**Task prompt:**
Rewrite the difference lines in the records below, changing every "none" to "absent" and keeping everything else the same. Omit the pictures from your answer.

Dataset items
## begin

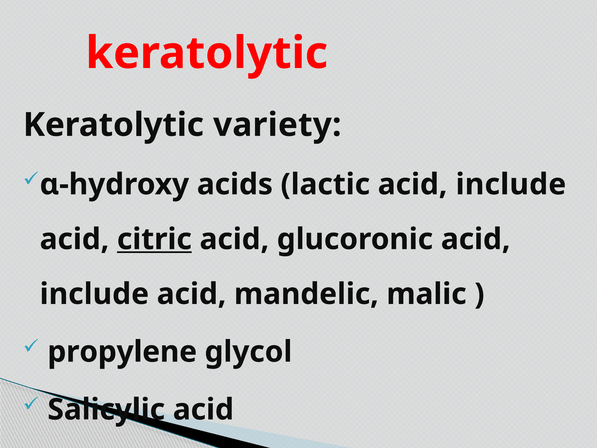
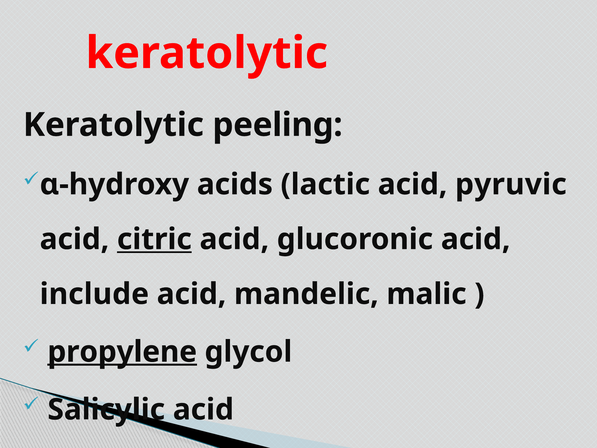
variety: variety -> peeling
lactic acid include: include -> pyruvic
propylene underline: none -> present
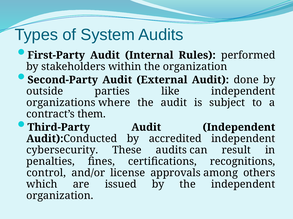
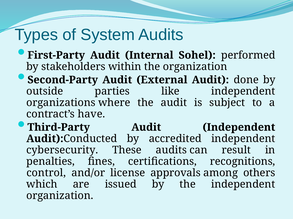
Rules: Rules -> Sohel
them: them -> have
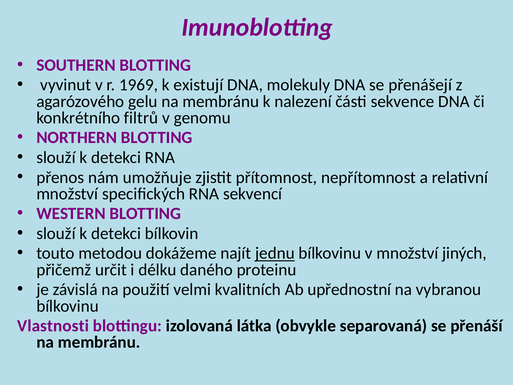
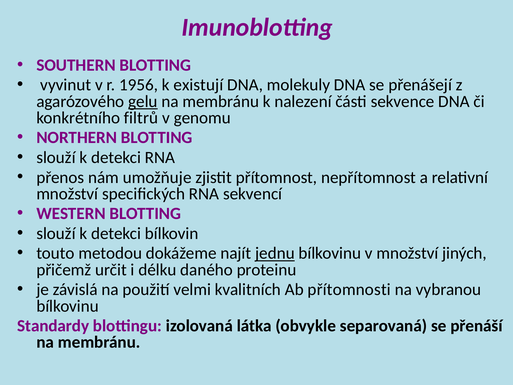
1969: 1969 -> 1956
gelu underline: none -> present
upřednostní: upřednostní -> přítomnosti
Vlastnosti: Vlastnosti -> Standardy
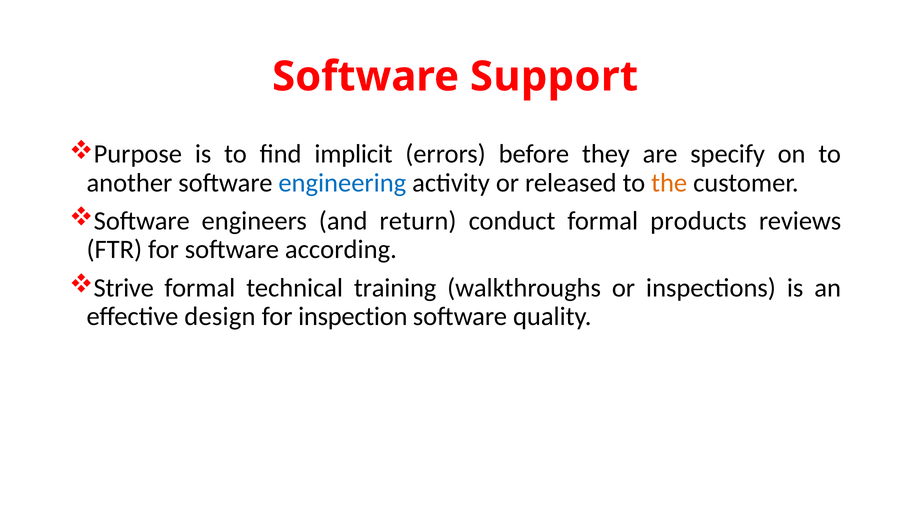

## end

**Response:**
variety: variety -> peeling
lactic acid include: include -> pyruvic
propylene underline: absent -> present
Rules: Rules -> Sohel
them: them -> have
1969: 1969 -> 1956
gelu underline: absent -> present
upřednostní: upřednostní -> přítomnosti
Vlastnosti: Vlastnosti -> Standardy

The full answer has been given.